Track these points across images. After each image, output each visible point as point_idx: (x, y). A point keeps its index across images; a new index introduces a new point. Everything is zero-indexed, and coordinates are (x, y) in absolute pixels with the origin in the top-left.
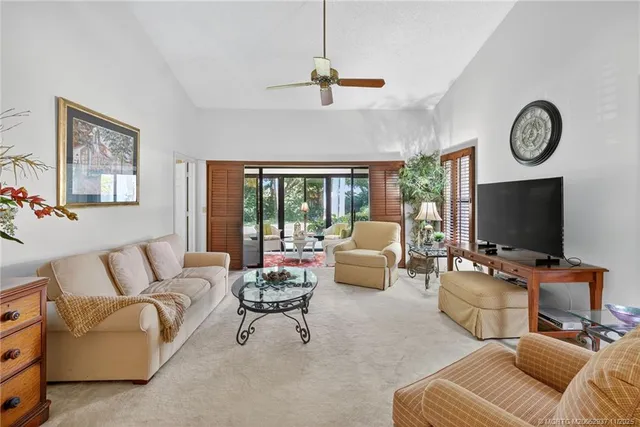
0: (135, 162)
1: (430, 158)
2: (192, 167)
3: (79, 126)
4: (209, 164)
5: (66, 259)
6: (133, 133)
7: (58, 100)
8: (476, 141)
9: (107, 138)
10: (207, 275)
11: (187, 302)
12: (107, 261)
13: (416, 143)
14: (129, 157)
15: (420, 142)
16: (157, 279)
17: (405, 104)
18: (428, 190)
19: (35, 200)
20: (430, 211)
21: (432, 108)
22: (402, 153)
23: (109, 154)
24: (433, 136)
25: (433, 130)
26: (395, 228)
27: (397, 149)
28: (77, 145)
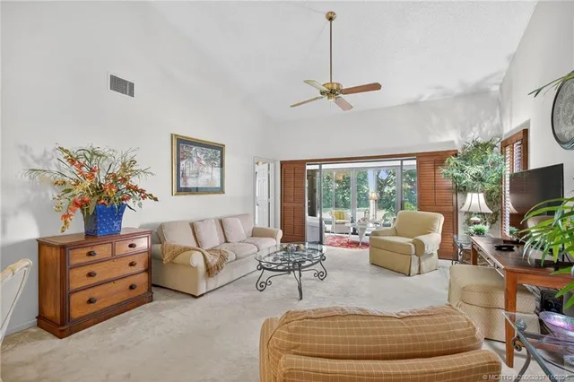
0: (222, 165)
1: (485, 145)
2: (272, 166)
3: (184, 148)
4: (282, 163)
5: (169, 223)
6: (221, 148)
7: (172, 135)
8: (528, 123)
9: (202, 153)
10: (258, 243)
11: (232, 256)
12: (193, 226)
13: (475, 129)
14: (218, 163)
15: (480, 129)
16: (227, 242)
17: (459, 91)
18: (482, 180)
19: (142, 191)
20: (475, 201)
21: (496, 88)
22: (456, 142)
23: (203, 162)
24: (497, 121)
25: (498, 115)
26: (435, 219)
27: (449, 137)
28: (183, 159)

* * *

> _Task to complete_
Each line from the line containing "10: (207, 275)" through the final line of the data above must be retyped exactly; nothing else, and no pictures, may appear.

> _Solution to this exercise_
10: (207, 275)
11: (187, 302)
12: (107, 261)
13: (416, 143)
14: (129, 157)
15: (420, 142)
16: (157, 279)
17: (405, 104)
18: (428, 190)
19: (35, 200)
20: (430, 211)
21: (432, 108)
22: (402, 153)
23: (109, 154)
24: (433, 136)
25: (433, 130)
26: (395, 228)
27: (397, 149)
28: (77, 145)
0: (222, 165)
1: (485, 145)
2: (272, 166)
3: (184, 148)
4: (282, 163)
5: (169, 223)
6: (221, 148)
7: (172, 135)
8: (528, 123)
9: (202, 153)
10: (258, 243)
11: (232, 256)
12: (193, 226)
13: (475, 129)
14: (218, 163)
15: (480, 129)
16: (227, 242)
17: (459, 91)
18: (482, 180)
19: (142, 191)
20: (475, 201)
21: (496, 88)
22: (456, 142)
23: (203, 162)
24: (497, 121)
25: (498, 115)
26: (435, 219)
27: (449, 137)
28: (183, 159)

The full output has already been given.